Text segment:
§ §

That's not the point. Smart pointer implementations aren't some dark magic, they're just the opposite: mostly fairly simple to implement (shared_ptr is a little trickier), and obviously right by construction: the compiler does the hard work of making sure the constructors and destructors get called appropriately (and this is a little harder but still far far easier than making sure that malloc() and free() match in all actual uses).


> just because you don't like pointers, does not mean the rest of us can't use them perfectly safely.

I actually use pointers quite safely. I just no longer see a need to ever return an allocation from `new` to a raw pointer unless I'm implementing my own pointer class.

Herb Sutter's correct [0]. `std::unique_ptr` or `std::shared_ptr` or some other pointer container should __always__ hold new-allocated objects. Just like you should __always__ wear your seatbelt. It's no danger to you or anyone else, it's slightly inconvenient, and it saves a metric ton of headaches about "what if?". Because in reality a pointer container explicitly marks the scope of the allocation and if you're not wanting to use C++'s scoping rules then why are you using C++?

[0] https://www.youtube.com/watch?v=JfmTagWcqoE


The statement you quoted is simply a fact, not badmouthing. If there is any badmouthing by implication, it wouldn't be "all" C++ developers, just those who don't realize they're doing something spooky when their code looks like Foo *foo = new Foo.


This is one of the best troll posts that is getting taken seriously ever... wow.


The std::function<void(char*)> is the tell :-)


Why do you think that marks a troll? Have you never had to use a C library which wants you to use the library's structure allocator / deallocator? In that case, this translates very well to malloc/dealloc.

@unlinked_dll has it correct: the C++ way to allocate an array of chars is `std::vector<char>` (or `std::array<char, size>`).


It's a bit bloaty and verbose as well, you could just use void(&)(void *).

§ §

Data:
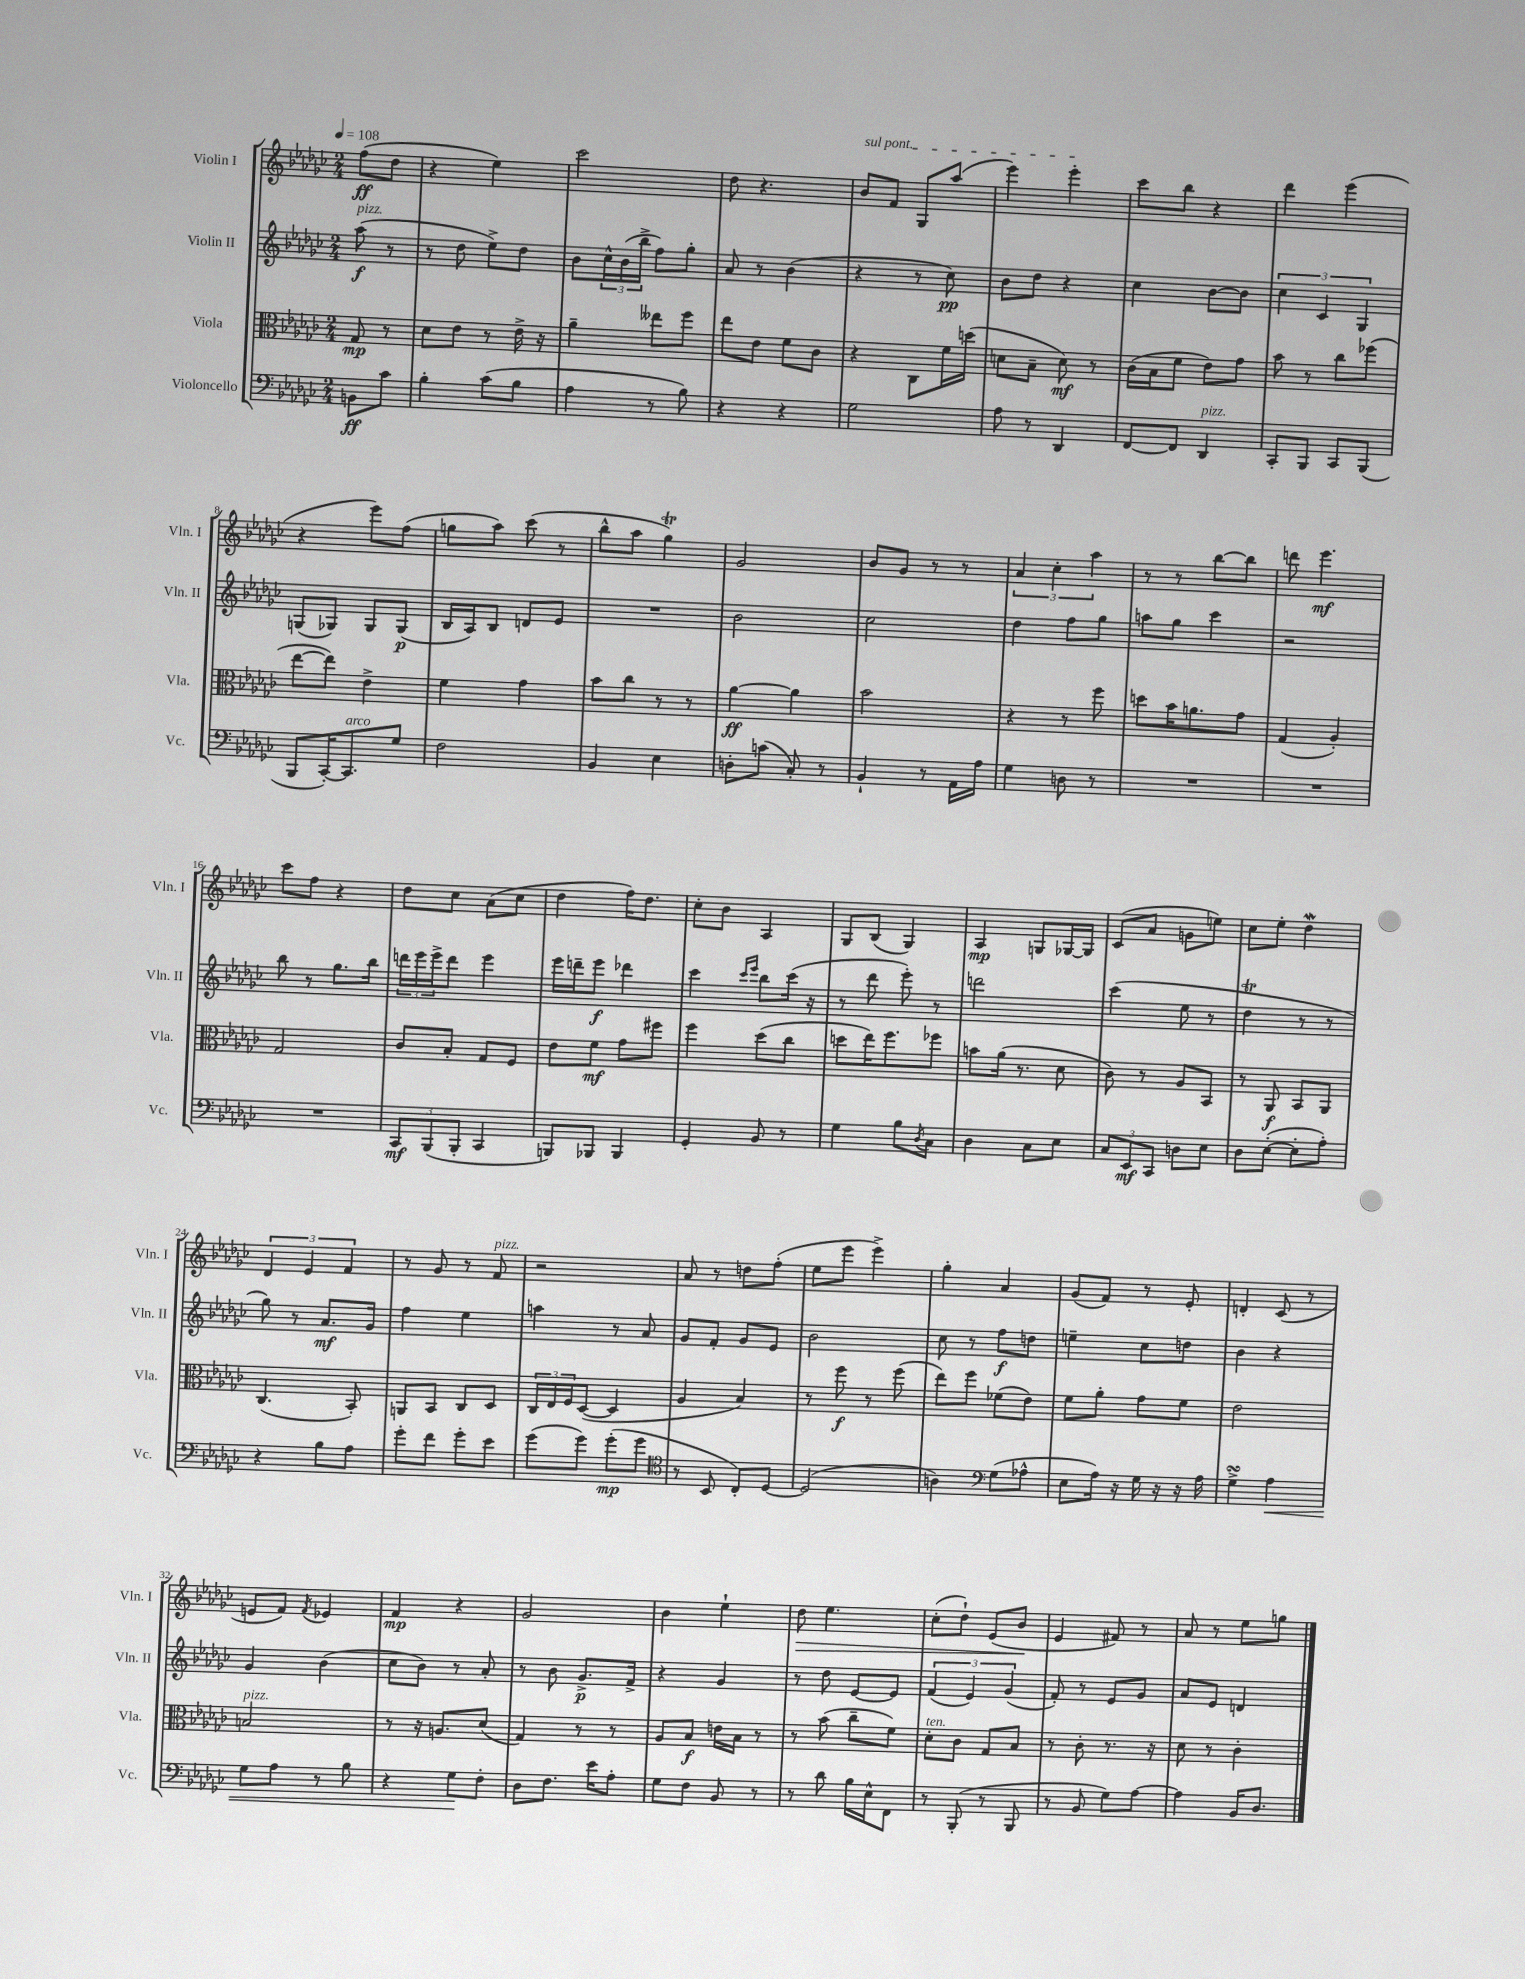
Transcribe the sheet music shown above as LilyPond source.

§ §

Directives:
A - From the C++ smart pointer thread, output the passage between "[0] https://www.youtube.com/watch?v=JfmTagWcqoE" and "well to malloc/dealloc.", inclusive.
B - In the smart pointer thread, what is named as the C++ way to allocate an array of chars?
C - Write the next part of the C++ smart pointer thread, picking up after its last post.

Responses for each task:
A -
[0] https://www.youtube.com/watch?v=JfmTagWcqoE


The statement you quoted is simply a fact, not badmouthing. If there is any badmouthing by implication, it wouldn't be "all" C++ developers, just those who don't realize they're doing something spooky when their code looks like Foo *foo = new Foo.


This is one of the best troll posts that is getting taken seriously ever... wow.


The std::function<void(char*)> is the tell :-)


Why do you think that marks a troll? Have you never had to use a C library which wants you to use the library's structure allocator / deallocator? In that case, this translates very well to malloc/dealloc.

B - `std::vector<char>` (or `std::array<char, size>`).

C -
Doesn't that break when std::free does not have the default C++ calling convention? I think `decltype(std::free)` would be easier to read anyway, but writing a deleter class that calls std::free in its operator() has the advantage that it will not use any memory in the unique_ptr thanks to the empty base class optimization.


I don't think that's possible, and in that case the std::function wouldn't work either.


I was thinking about calling conventions because std::free can use extern "C", but the function pointer declaration in C++ code points to an extern "C++" function, and the standard says these are two distinctive types. Are they guaranteed to be compatible - since they're only linkage specifiers, not calling conventions? I'm not sure.

std::function would still work in this case because pointers to C functions have a normal operator().


Oh, right, it would work. Anyway, it looks like compilers have a known bug and they’re supposed to treat the types as incompatible.


Sometimes your just need a buffer for a syscall. Newing a buffer is canonical and unique_ptr isn’t free enough to use in the most performance sensitive contexts.


Can you give an example of unique_ptr being too heavy?


I worked with a team which used raw pointers instead of unique_ptr as they use more memory (twice as much, I think). The core data structure was a tree, and the tree was several hundred GB in size. So they were doing whatever they could to shave off memory.


Unique pointers imply ownership of the underlying memory. If you have multiple references to the same data, or in your case a tree, it might make sense to use raw pointers (or references) to access the tree data. It would not make sense to grant ownership of the same memory to two unique_ptr, or make copies of data unnecessarily.


In that case, you'd have something like `std::vector` or `std::unique_ptr` which owns the actual allocation (and governs the scoping and therefore deallocation), while using `vector.data()` or `unique_ptr.get()` to pass around an unowned pointer. All raw pointers can then be considered to be unowned by convention.


Without a custom deleter unique_ptr should have zero overhead.


unique_ptr does not have any memory overhead. (unless you use a custom deleter, but even then you could use one which does not use memory)


I gave up on C++ in part because the language changes too much.

I paid for lessons on it. The std:: stuff didn't exist, templates were a recent invention, and people were starting to agree that putting the overload keyword everywhere was bad style. Mostly, people were just excited about // comments and cout.

I keep hearing about how C++ is supposed to be done, and it seems to change every year. I don't know what people do with the older code as it becomes unfashionable with "very strong code smell". Updating it is risky busywork, kind of like porting to Python 3, with potential for serious bugs. Leaving it in place will make developers differently unhappy.

It isn't easy getting everybody on a team to agree on what subset of C++ is OK to use. People will sneak in their must-have feature. You'd have better luck getting agreement between emacs and vi.


C++ makes no pretense of ever planning to be "done". "Done" is another word for dead. Even COBOL is still evolving.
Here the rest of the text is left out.